** Exercise **
Pictures stay out of this copy; please retype only the lines from the start of the records through the line with "illuminated christmas tree: 2409".

Top of Data shown

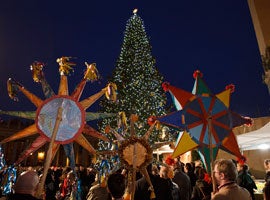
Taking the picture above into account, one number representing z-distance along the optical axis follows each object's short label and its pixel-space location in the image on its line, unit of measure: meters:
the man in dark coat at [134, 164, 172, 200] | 4.50
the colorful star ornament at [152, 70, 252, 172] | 4.47
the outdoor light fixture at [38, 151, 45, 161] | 36.36
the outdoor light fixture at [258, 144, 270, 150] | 10.16
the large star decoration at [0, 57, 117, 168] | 4.04
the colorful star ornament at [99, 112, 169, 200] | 4.68
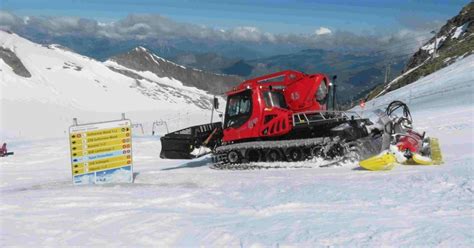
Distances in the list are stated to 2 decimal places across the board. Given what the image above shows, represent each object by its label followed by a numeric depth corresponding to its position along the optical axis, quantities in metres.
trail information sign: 11.51
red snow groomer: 13.99
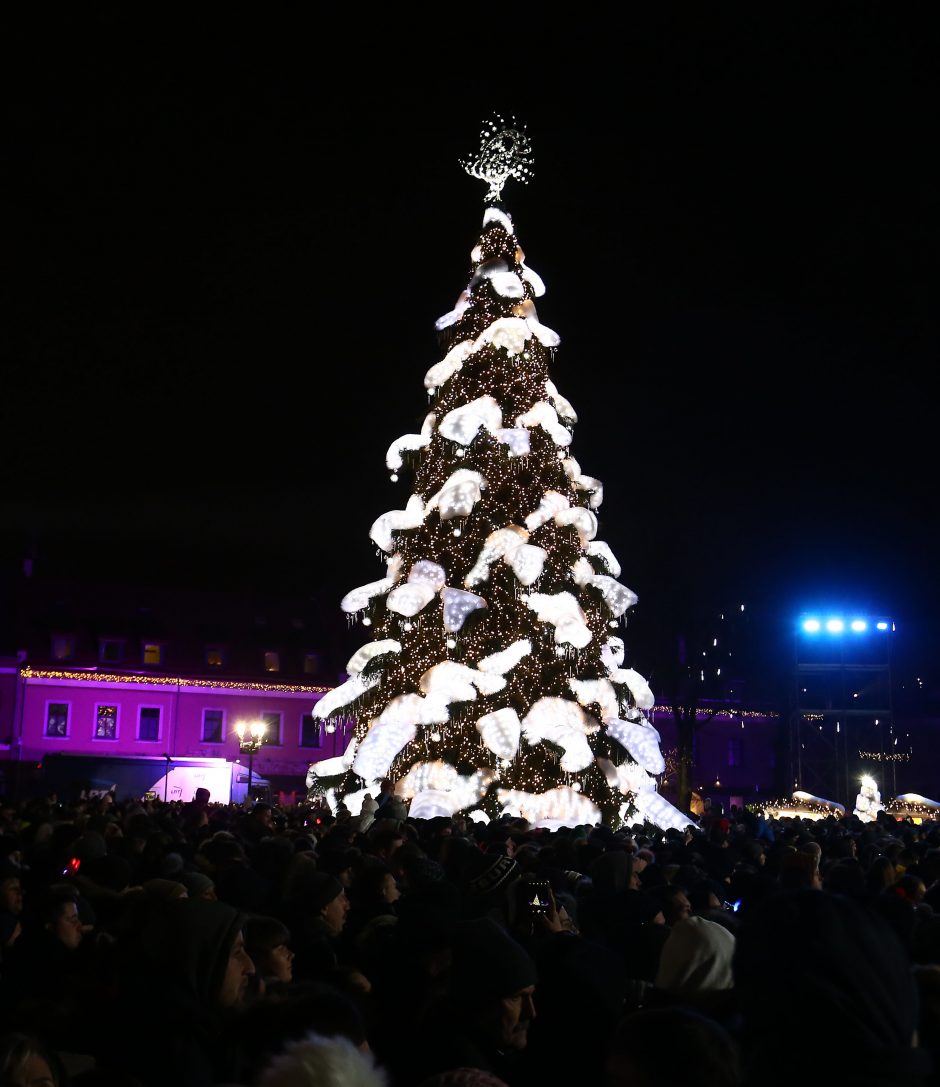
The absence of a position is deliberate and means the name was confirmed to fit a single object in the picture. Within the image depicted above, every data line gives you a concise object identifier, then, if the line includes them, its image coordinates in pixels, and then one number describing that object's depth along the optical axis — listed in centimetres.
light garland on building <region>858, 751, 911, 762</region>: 5775
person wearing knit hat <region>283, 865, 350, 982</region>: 692
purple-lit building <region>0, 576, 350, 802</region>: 5844
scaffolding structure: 5803
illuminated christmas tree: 2409
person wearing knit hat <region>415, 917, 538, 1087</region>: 464
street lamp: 3142
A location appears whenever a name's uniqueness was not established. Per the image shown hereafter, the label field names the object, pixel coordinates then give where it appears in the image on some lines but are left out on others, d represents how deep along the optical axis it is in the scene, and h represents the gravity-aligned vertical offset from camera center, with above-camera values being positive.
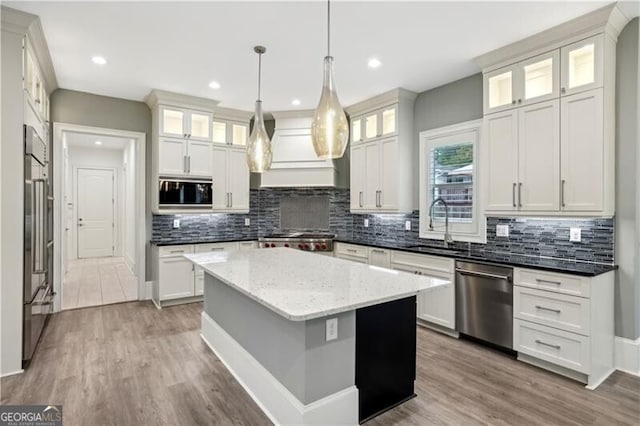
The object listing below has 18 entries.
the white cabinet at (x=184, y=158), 4.56 +0.73
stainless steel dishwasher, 3.02 -0.84
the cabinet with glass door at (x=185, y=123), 4.59 +1.22
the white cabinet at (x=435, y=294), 3.49 -0.86
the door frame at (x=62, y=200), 4.25 +0.16
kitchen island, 1.87 -0.80
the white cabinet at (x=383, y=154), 4.39 +0.78
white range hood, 5.25 +0.80
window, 3.84 +0.37
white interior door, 8.51 -0.06
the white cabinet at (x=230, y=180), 5.12 +0.48
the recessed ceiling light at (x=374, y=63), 3.49 +1.54
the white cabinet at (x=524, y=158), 2.91 +0.49
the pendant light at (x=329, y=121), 2.15 +0.57
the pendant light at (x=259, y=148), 2.97 +0.55
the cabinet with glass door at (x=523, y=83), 2.93 +1.21
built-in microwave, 4.55 +0.24
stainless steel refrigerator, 2.75 -0.28
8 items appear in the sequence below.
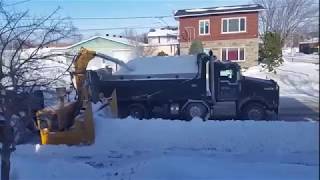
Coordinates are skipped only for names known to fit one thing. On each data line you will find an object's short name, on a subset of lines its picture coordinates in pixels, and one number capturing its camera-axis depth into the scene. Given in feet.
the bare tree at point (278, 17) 152.88
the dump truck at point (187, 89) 49.62
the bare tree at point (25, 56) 19.35
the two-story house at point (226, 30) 123.54
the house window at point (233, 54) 124.57
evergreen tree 108.64
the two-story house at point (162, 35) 221.27
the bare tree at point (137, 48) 157.91
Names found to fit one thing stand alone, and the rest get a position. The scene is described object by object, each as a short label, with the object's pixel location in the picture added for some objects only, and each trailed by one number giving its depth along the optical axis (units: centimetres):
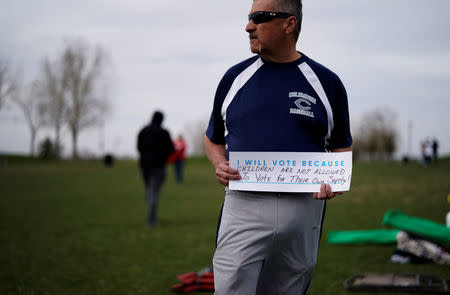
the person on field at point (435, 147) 4124
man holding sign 252
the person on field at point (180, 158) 2099
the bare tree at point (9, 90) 4773
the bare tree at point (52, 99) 6300
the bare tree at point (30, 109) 6059
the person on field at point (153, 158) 980
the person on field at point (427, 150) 3625
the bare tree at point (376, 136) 10075
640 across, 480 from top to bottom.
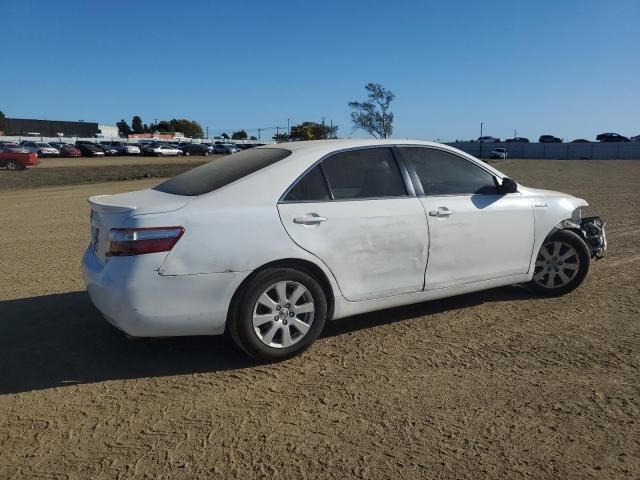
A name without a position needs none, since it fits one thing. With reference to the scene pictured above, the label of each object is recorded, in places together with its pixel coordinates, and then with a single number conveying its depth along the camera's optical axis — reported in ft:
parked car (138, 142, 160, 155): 201.63
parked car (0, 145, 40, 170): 92.85
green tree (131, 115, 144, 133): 439.76
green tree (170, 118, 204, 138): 432.25
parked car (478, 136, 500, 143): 300.26
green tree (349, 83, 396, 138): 258.16
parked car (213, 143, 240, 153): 218.79
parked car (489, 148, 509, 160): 207.87
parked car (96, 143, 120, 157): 191.48
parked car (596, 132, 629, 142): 259.19
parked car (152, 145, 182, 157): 198.70
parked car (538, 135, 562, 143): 281.33
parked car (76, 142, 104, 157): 183.01
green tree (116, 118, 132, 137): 435.61
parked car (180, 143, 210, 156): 218.38
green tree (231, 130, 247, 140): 441.93
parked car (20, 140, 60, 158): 171.37
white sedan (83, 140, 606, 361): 11.62
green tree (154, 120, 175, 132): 433.15
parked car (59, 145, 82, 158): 179.52
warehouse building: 353.70
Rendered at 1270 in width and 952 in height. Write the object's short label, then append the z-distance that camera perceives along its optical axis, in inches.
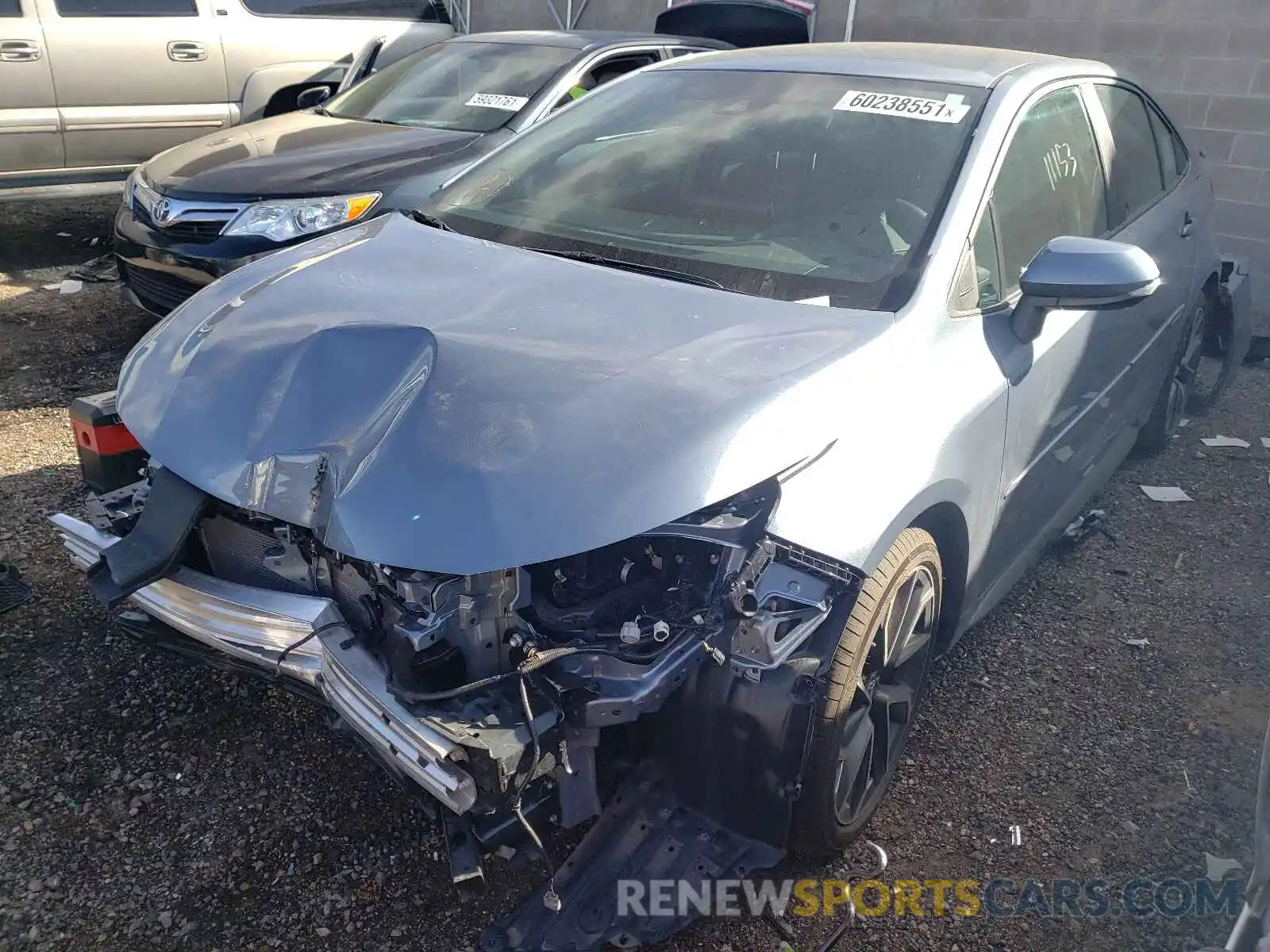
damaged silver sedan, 74.6
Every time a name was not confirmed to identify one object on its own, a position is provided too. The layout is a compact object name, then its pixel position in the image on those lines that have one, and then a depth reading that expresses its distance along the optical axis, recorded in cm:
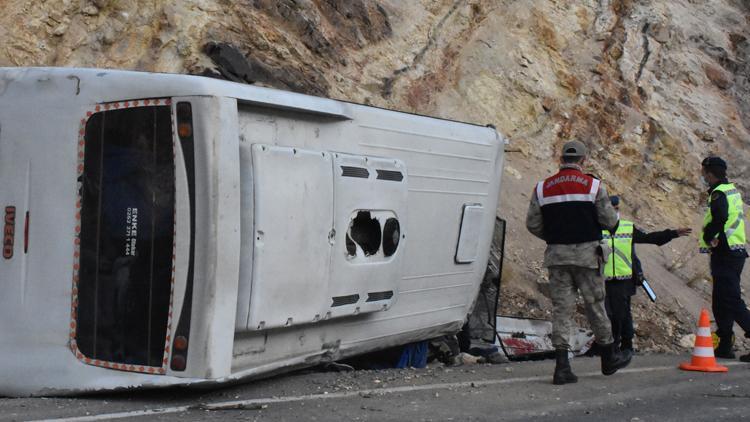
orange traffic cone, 917
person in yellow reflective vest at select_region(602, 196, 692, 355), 1011
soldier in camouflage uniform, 793
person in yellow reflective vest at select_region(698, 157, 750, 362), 1022
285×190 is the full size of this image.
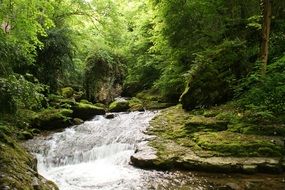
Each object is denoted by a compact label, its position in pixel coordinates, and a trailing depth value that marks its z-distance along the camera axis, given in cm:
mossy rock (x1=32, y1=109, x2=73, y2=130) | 1338
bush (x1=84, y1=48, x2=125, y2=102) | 2036
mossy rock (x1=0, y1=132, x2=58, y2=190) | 487
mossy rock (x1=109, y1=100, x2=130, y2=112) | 1752
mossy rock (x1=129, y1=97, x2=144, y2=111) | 1731
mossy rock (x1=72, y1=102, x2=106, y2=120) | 1572
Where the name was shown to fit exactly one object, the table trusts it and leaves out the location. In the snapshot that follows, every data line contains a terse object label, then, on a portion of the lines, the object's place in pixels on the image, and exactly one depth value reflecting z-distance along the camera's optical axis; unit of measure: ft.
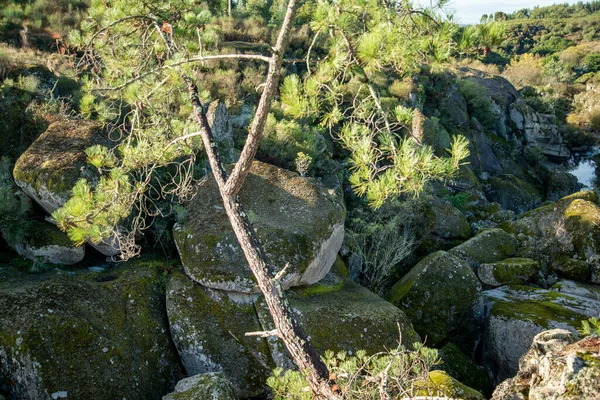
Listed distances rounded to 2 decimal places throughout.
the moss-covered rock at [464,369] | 23.18
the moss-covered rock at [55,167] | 20.62
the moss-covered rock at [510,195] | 66.23
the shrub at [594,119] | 112.98
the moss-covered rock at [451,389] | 13.52
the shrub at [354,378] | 9.38
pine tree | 10.11
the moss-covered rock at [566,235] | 35.32
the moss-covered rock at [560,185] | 74.23
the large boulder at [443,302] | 26.55
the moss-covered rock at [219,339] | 19.11
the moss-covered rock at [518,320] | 23.94
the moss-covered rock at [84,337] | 15.62
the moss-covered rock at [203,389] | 15.78
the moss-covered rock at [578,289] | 31.39
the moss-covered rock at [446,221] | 39.91
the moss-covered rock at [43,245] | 20.76
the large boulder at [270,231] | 20.43
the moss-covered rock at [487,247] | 35.42
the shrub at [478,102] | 84.53
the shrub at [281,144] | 33.50
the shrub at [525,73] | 135.13
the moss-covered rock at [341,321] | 19.88
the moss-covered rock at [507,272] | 32.78
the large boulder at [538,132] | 93.72
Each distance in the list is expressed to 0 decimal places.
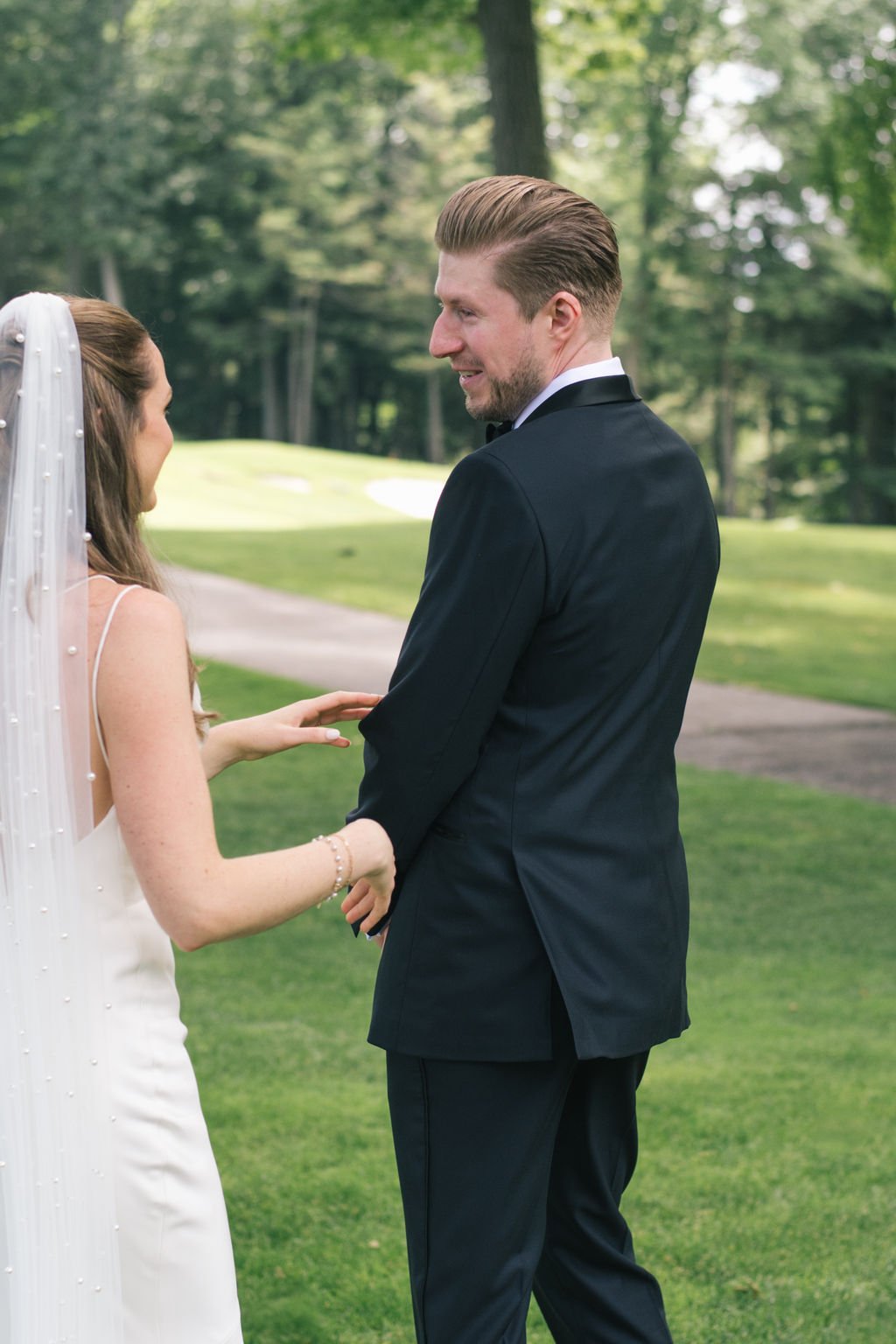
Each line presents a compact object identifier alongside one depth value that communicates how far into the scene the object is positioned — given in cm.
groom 220
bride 206
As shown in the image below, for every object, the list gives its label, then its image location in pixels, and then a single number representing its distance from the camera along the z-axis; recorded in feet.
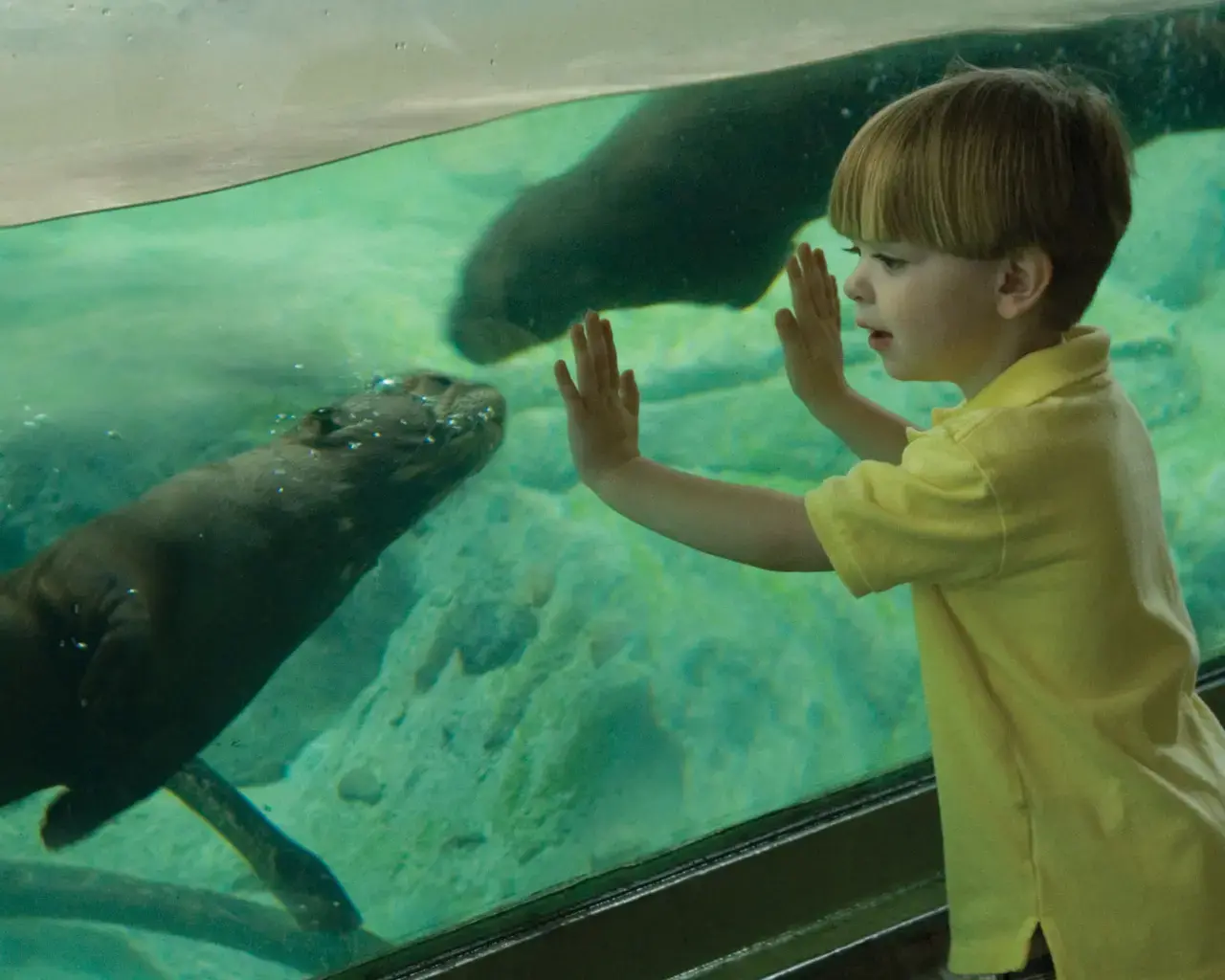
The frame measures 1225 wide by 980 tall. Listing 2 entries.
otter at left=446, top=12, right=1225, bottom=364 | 5.94
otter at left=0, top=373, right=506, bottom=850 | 4.86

Bottom of Data shown

** Task output **
Taking the picture above into account, one number representing z-distance along the optical axis follows each object's short label and its pixel-space location in the image on its line, unit of measure: meters:
the man in dark coat at [134, 164, 172, 200] | 4.50
the colorful star ornament at [152, 70, 252, 172] | 4.47
the outdoor light fixture at [38, 151, 45, 161] | 36.36
the outdoor light fixture at [258, 144, 270, 150] | 10.16
the large star decoration at [0, 57, 117, 168] | 4.04
the colorful star ornament at [99, 112, 169, 200] | 4.68
Distances in the list are stated to 2 decimal places across the board. Given what the image above shows, represent each object by its label followed by a numeric depth corresponding to its position along the optical axis, quantities in metres.
trail information sign: 11.51
red snow groomer: 13.99
The absence of a position is deliberate and means the name was confirmed to fit a single object in the picture. Within the image depicted above, every data line gives you a concise object identifier, then, if the line includes them, its image coordinates in pixels, and then one number describing that object's depth along the optical axis — listed in centimetres.
light garland on building <region>858, 751, 911, 762</region>: 5775
person wearing knit hat <region>283, 865, 350, 982</region>: 692
purple-lit building <region>0, 576, 350, 802</region>: 5844
scaffolding structure: 5803
illuminated christmas tree: 2409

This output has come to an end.